There appears to be substantial support for this legislation which would have an enormous impact on custody disputes in Michigan.  This Bill would minimize the adverse impact of divorce and birth outside of marriage for Michigan’s children.   The Family Law Section of the State Bar and the Friend of the Court will undoubtedly oppose it, as they have opposed all “father friendly” legislation in the past.  However, this year we may have enough support to get it passed and enacted into law.

The following was submitted by Phillip Holman as a proposed Bill which is a mark up showing the changes from the current statute and from a prior joint custody Bill submitted by DADS and MOMS PAC.
HOUSE BILL No. ____
______, 2011, Introduced by Reps. __________________________________________________and referred to the Committee on ________.

A bill to amend 1970 PA 91, entitled “Child custody act of 1970,”by amending section 6a (MCL 722.26a), as added by 1980 PA 434.

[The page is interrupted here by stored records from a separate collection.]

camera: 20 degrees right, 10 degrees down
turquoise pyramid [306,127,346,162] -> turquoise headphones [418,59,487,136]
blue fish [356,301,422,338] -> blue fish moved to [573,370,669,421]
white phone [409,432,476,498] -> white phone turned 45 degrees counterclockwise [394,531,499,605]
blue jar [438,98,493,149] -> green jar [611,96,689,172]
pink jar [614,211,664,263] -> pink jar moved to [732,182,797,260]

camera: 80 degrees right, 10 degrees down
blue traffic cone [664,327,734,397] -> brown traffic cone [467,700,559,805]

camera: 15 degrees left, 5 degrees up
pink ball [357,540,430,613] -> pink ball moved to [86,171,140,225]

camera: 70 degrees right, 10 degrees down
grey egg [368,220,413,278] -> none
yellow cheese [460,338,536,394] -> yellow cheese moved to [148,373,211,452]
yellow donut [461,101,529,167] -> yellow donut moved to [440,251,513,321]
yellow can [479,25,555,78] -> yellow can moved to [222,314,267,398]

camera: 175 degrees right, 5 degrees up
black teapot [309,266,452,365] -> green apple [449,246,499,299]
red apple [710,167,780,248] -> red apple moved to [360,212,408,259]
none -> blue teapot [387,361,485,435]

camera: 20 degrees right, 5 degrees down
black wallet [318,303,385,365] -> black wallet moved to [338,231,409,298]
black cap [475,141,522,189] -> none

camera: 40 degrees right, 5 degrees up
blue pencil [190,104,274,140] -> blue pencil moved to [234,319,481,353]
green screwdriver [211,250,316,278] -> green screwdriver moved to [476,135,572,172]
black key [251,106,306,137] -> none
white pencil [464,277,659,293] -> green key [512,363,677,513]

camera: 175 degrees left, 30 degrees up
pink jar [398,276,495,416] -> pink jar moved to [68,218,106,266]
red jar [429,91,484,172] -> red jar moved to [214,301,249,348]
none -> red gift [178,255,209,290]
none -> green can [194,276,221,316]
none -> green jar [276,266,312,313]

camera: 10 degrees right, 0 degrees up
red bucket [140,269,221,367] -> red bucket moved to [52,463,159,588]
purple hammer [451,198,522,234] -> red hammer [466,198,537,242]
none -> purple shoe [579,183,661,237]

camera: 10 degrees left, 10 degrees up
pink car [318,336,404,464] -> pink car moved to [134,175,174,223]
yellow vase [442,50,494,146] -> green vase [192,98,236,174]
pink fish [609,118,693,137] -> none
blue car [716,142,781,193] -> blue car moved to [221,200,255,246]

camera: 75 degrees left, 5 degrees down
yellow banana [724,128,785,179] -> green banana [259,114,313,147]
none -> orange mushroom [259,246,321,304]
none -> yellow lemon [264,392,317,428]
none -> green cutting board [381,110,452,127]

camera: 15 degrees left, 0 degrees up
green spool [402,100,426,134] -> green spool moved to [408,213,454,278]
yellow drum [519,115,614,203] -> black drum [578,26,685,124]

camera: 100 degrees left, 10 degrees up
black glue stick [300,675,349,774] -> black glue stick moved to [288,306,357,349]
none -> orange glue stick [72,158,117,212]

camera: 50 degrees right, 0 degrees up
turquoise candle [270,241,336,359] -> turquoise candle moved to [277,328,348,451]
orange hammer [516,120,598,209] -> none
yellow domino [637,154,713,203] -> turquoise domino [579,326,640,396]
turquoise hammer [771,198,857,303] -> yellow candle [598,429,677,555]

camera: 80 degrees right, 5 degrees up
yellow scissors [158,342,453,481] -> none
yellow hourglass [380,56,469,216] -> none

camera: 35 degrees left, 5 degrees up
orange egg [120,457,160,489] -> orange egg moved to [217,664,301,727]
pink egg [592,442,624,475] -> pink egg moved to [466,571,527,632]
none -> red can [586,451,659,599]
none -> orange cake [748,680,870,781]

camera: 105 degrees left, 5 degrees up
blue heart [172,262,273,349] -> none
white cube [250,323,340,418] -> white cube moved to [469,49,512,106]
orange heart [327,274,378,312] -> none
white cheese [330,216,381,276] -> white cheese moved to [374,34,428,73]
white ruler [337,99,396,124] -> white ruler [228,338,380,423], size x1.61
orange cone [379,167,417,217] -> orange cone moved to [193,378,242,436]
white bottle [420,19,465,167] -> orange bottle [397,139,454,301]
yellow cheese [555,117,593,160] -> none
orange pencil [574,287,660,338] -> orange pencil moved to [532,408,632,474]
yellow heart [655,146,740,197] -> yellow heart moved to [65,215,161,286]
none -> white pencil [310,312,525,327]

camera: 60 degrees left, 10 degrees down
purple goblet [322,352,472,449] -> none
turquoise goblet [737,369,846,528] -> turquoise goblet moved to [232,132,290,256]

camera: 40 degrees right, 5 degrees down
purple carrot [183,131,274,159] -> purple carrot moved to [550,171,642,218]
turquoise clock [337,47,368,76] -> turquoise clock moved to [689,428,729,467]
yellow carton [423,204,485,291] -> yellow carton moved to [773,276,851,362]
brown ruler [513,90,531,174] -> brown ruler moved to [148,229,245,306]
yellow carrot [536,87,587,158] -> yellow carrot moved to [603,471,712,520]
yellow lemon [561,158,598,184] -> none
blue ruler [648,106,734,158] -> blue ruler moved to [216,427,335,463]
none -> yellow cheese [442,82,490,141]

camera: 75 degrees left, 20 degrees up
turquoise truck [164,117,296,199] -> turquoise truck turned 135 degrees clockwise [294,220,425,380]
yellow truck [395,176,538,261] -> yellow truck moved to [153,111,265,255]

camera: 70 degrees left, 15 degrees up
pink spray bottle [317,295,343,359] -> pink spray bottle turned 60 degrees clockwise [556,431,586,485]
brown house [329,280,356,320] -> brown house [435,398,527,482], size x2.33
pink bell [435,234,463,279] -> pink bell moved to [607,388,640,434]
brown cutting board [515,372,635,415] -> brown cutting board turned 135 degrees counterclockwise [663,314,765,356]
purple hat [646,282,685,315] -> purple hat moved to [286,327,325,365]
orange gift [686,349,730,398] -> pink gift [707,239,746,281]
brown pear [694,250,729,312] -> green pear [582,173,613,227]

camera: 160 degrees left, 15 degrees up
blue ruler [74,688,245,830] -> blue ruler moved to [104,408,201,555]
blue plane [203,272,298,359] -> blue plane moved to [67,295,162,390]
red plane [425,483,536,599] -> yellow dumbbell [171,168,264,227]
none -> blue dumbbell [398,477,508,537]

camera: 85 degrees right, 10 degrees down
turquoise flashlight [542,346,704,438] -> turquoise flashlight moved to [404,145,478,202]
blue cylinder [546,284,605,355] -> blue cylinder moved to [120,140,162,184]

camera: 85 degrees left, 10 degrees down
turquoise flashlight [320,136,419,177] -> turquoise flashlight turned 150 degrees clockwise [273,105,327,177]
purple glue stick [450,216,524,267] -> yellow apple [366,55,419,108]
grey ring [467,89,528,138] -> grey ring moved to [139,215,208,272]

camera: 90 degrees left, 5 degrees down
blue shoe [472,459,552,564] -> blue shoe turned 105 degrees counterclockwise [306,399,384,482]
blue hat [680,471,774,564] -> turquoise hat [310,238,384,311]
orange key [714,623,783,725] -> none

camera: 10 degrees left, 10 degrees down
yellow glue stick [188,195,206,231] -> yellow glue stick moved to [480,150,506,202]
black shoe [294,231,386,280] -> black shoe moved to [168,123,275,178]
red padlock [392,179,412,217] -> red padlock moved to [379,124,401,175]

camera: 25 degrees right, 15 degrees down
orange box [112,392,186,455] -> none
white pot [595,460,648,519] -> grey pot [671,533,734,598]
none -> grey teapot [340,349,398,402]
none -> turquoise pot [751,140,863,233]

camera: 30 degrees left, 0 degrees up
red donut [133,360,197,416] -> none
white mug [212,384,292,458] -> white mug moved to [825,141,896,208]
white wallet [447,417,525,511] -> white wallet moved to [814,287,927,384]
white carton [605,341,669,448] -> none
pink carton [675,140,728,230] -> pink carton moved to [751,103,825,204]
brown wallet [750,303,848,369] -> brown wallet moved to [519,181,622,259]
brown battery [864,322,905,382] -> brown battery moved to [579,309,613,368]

THE PEOPLE OF THE STATE OF MICHIGAN ENACT:

Sec. 6a.(1) IN A CUSTODY OR PARENTING TIME DISPUTE BETWEEN PARENTS, THE COURT SHALL ORDER JOINT CUSTODY UNLESS THE COURT DETERMINES BY CLEAR AND CONVINCING EVIDENCE THAT A PARENT IS UNFIT, UNWILLING, OR UNABLE TO CARE FOR THE CHILD. A PARENT MAY ONLY BE DEEMED UNFIT UNDER THIS SECTION IF SUCH PARENT’S PARENTAL RIGHTS ARE SUBJECT TO TERMINATION UNDER MCL 712A.19b (3).
(2) (1) In A custody DISPUTE disputes between parents, the parents shall be advised of joint custody. At the request of either parent, the court shall consider an award of joint custody, and THE COURT shall state on the record the reasons for FAILING TO AWARD JOINT CUSTODY. granting or denying a request. In other cases, joint custody may be considered by the court. The court shall determine whether joint custody is in the best interest of the child by considering the following factors:
(a) The factors enumerated in section 3.
(b) Whether the parents will be able to cooperate MAINTAIN THE CHILD’S SCHOOL SCHEDULE and generally agree concerning important decisions affecting the welfare of the child.
(3) (2) If the parents agree on joint IN WRITING TO A custody ARRANGEMENT, the court shall award joint GRANT THAT custody unless the court determines on the record, based upon clear and convincing evidence, that joint custody is not in the best interests of the child ARRANGEMENT UNLESS ONE PARENT IS FOUND BY CLEAR AND CONVINCING EVIDENCE TO BE UNFIT.
(4) (3) If the court awards joint custody, the court may SHALL include in its award a statement regarding when the child shall reside RESIDES with each parent, or may AND SHALL provide that physical custody be IS shared by the parents in a manner to assure the child continuing contact with both parents FOR SPECIFIC AND SUBSTANTIALLY EQUAL PERIODS OF TIME.
(5) (4) During the time a child resides with a parent, that
parent shall decide all routine matters concerning the child.
(6) (5) If there is a dispute regarding residency, the court
shall state the basis for a residency award on the record or in writing.
(7) (6) Joint custody shall DOES not eliminate the responsibility for child support. Each parent shall be IS responsible for child support based on the needs of the child and the actual resources of each parent. If a parent would otherwise be unable to maintain adequate housing for the child and the other parent has sufficient resources, the court may order modified support payments for a portion of housing expenses even during a period when the child is not residing in the home of the parent receiving support. An order of joint custody, in and of itself, shall not constitute grounds for modifying a support order.
(8) (7) As used in this section, “joint custody” means an
order of the court in which 1 or both of the following is ARE
specified:
(a) That the child shall reside RESIDES alternately for
specific AND SUBSTANTIALLY EQUAL periods OF TIME with each of the parents PARENT.
(b) That the parents shall share decision-making authority as to ALL OF the important decisions affecting the welfare of the child.